A prisão de Moreno-Gama ocorreu logo após os ataques, graças à rápida resposta policial e às imagens de câmeras de segurança. O caso está sendo tratado como prioridade federal devido ao uso de dispositivos incendiários e ameaças explícitas de violência.
Especialistas em segurança cibernética e IA consultados por veículos como ABC7 San Francisco apontam que o 'Your Last Warning' reflete um movimento minoritário anti-IA, preocupado com cenários apocalípticos, embora a grande maioria dos debates seja pacífica.
O incidente não interrompeu as operações da OpenAI, que continua liderando inovações em IA generativa. Altman, conhecido por seu papel na popularização do ChatGPT desde 2022, reside em San Francisco, epicentro da tecnologia americana.
Autoridades texanas cooperam com o FBI na apuração do histórico de Moreno-Gama, incluindo possíveis radicalizações online. O caso destaca vulnerabilidades de executivos de tech a ataques isolados motivados por ideologias extremas.

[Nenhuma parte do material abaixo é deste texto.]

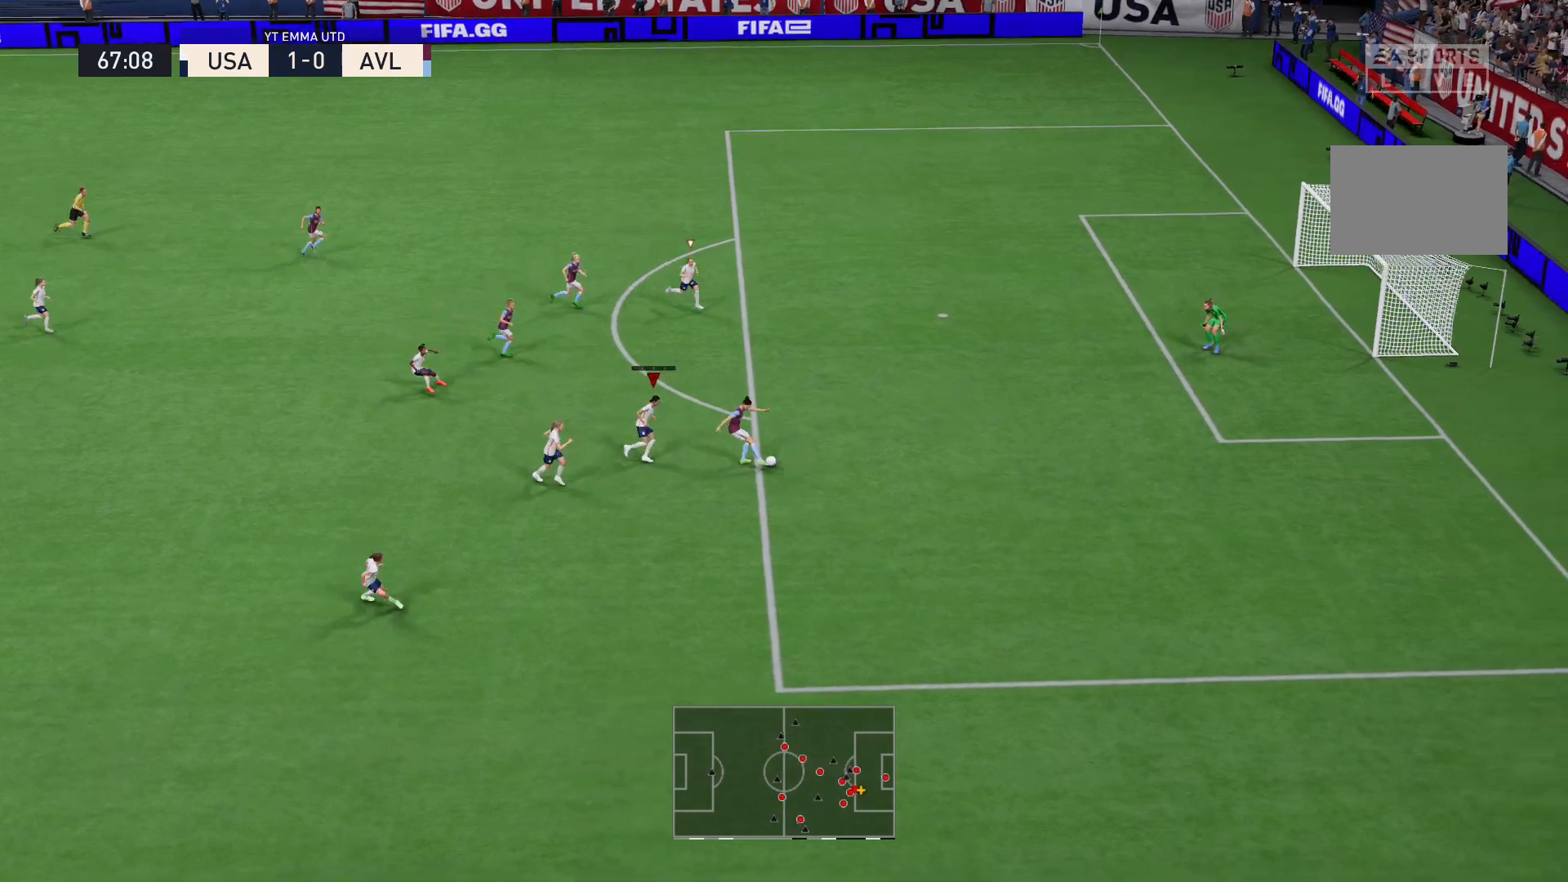
{"buttons": ["R2"], "left_stick": "up-right", "right_stick": "center", "events": [[333, "L2", "up"], [367, "left_stick", "up-right"]]}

Enquanto o processo judicial avança, o episódio serve como alerta global sobre polarizações em torno da IA. No Brasil, onde a adoção de ferramentas como o GPT cresce, casos assim reforçam a necessidade de debates equilibrados sobre regulação tecnológica.
Atualizações sobre o caso são esperadas nas próximas semanas, com audiências preliminares marcadas. O Departamento de Justiça promete transparência, conforme suas práticas padrão em crimes federais.